WHAT TO PRODUCE
For each line of the listing that contains "linejoin", make a copy and return it.

EXTRACTED MATERIAL
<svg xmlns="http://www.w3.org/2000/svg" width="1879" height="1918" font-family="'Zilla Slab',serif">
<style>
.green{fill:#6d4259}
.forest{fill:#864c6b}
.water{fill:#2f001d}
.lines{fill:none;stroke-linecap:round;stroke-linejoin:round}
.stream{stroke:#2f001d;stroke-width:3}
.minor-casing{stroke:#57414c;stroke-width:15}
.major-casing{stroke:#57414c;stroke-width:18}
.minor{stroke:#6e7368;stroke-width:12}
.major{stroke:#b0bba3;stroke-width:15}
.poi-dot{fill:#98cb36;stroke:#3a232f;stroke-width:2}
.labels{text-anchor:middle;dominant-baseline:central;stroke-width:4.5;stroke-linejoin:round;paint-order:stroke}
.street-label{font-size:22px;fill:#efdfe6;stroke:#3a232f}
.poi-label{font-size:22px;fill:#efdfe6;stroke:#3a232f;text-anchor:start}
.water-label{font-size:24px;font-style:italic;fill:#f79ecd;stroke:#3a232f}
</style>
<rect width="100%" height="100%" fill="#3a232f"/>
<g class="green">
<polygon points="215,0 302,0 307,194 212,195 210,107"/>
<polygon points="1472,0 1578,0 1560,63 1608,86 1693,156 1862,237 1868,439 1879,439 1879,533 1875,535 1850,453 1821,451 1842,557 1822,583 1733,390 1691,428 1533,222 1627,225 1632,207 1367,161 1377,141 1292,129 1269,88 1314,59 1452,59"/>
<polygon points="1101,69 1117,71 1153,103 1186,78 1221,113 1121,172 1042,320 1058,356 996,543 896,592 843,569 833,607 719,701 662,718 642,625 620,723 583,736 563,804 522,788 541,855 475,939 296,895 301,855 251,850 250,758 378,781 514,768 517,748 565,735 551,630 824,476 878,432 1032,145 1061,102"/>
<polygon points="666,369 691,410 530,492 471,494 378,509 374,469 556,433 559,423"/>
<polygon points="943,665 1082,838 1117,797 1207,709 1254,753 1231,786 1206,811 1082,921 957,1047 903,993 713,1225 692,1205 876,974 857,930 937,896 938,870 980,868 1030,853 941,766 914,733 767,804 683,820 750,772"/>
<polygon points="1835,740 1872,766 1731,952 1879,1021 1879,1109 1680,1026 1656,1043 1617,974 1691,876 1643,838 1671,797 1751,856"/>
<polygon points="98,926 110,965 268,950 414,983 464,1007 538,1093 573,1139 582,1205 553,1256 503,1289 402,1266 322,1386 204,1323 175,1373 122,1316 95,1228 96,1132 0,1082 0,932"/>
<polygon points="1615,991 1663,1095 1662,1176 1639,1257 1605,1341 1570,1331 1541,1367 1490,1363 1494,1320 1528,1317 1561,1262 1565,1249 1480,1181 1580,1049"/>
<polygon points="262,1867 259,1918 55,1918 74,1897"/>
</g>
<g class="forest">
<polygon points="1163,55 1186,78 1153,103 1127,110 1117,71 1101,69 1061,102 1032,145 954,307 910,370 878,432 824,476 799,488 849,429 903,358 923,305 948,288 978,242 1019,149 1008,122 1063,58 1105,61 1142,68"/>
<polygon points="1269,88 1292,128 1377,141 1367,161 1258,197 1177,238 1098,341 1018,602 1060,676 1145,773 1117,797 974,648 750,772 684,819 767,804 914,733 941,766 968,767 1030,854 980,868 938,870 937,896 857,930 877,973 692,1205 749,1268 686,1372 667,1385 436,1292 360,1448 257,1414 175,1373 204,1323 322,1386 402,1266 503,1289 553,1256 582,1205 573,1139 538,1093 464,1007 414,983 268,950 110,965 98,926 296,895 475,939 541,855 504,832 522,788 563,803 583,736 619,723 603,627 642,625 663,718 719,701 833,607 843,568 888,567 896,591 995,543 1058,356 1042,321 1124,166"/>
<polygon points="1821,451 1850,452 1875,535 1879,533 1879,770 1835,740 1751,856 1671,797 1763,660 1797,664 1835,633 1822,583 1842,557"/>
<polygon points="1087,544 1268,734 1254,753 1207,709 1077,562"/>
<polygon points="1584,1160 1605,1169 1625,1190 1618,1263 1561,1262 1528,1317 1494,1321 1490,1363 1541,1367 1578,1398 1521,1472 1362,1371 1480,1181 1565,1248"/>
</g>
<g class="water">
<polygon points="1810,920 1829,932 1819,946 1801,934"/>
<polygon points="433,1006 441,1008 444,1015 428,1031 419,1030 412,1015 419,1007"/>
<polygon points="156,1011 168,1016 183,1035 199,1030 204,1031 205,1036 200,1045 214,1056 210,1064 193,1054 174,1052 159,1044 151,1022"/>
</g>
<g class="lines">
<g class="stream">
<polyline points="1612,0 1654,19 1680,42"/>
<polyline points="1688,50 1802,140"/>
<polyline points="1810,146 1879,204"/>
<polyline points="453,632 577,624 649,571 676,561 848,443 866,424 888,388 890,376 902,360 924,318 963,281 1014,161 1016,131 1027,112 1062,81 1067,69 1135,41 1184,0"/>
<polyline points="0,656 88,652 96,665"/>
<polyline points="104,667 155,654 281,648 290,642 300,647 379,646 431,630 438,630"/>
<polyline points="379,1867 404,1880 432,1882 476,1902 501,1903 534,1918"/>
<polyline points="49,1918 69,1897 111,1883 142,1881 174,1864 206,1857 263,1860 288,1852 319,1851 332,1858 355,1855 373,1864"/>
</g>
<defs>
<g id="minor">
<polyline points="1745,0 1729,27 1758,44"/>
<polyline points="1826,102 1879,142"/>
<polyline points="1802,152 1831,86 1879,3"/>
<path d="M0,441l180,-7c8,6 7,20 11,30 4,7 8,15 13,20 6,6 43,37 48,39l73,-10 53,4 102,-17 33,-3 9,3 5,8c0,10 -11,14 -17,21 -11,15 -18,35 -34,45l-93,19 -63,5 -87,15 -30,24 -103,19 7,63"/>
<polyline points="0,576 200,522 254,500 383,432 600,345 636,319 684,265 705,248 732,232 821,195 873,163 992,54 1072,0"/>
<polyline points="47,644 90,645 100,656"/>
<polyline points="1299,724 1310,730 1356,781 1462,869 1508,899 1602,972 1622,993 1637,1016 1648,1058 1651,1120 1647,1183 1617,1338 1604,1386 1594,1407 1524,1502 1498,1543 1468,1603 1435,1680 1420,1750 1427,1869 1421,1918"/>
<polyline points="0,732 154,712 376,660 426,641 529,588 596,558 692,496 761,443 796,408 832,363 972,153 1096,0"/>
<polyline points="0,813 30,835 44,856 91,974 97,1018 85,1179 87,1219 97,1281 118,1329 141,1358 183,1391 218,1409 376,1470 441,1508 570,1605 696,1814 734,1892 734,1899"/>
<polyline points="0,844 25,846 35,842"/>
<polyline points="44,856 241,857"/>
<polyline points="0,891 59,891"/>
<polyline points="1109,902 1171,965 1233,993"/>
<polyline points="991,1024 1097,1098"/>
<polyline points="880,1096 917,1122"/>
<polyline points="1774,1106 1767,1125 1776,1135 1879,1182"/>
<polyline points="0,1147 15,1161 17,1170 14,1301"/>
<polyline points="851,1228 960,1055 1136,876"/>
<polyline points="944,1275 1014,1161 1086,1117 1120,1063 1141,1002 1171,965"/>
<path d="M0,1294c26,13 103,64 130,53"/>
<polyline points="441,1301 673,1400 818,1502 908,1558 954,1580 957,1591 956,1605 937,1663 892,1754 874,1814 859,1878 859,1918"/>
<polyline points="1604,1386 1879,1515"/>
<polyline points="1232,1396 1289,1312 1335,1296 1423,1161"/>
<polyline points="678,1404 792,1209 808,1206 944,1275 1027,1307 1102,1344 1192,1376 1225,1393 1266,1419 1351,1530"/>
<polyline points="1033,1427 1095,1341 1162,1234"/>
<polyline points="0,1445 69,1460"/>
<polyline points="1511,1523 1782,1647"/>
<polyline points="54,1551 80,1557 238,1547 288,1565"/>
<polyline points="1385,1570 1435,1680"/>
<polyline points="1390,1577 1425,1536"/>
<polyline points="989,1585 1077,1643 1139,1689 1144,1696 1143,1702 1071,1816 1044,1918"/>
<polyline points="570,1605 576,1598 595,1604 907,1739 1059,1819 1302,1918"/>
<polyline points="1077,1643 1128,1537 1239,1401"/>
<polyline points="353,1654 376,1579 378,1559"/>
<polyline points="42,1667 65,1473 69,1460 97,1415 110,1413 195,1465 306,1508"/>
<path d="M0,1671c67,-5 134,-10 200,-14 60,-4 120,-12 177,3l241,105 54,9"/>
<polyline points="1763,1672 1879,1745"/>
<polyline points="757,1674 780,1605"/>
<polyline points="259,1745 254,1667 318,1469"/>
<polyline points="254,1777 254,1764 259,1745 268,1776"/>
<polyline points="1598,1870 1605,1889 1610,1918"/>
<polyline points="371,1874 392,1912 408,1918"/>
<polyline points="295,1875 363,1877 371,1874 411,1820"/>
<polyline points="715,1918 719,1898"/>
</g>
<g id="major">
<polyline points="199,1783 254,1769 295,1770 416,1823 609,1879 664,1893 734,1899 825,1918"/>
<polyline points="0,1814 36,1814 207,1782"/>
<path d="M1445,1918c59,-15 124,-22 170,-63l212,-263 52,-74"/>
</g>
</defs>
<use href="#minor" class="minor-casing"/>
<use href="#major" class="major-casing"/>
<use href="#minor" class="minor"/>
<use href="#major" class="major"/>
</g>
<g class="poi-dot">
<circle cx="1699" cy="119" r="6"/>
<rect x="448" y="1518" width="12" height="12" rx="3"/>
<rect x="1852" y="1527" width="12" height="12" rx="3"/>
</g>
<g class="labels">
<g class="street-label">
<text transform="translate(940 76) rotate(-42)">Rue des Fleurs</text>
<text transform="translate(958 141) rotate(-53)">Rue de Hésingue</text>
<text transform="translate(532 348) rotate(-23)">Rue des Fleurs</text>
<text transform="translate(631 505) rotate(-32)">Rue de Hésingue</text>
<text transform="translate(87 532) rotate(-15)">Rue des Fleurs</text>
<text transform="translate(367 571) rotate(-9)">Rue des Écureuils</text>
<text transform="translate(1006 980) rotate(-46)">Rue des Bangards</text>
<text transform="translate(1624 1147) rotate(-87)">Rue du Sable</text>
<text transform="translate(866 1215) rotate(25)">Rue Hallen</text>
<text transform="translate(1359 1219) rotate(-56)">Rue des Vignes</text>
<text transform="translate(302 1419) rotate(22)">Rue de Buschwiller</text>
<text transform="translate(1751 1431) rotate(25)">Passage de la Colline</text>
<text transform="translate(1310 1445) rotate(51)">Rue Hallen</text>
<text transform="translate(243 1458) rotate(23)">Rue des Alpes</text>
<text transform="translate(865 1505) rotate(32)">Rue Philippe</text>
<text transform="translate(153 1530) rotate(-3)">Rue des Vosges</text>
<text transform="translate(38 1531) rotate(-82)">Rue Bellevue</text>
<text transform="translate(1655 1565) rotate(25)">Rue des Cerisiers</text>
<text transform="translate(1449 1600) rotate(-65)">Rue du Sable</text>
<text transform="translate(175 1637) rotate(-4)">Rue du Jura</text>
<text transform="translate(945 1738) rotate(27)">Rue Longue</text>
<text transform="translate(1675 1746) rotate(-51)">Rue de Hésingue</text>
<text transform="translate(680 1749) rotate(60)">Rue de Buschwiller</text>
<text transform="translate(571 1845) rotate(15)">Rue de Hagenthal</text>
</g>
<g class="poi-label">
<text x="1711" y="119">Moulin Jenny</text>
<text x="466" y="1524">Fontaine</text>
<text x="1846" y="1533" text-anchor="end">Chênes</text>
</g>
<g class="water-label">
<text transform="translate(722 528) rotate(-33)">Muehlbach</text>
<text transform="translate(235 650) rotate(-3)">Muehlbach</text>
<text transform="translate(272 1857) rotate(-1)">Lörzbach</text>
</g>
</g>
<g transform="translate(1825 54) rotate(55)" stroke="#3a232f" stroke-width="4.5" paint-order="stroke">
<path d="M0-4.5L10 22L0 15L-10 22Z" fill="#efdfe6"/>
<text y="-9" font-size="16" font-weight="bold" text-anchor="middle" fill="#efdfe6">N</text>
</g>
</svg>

THE ANSWER
.lines{fill:none;stroke-linecap:round;stroke-linejoin:round}
.labels{text-anchor:middle;dominant-baseline:central;stroke-width:4.5;stroke-linejoin:round;paint-order:stroke}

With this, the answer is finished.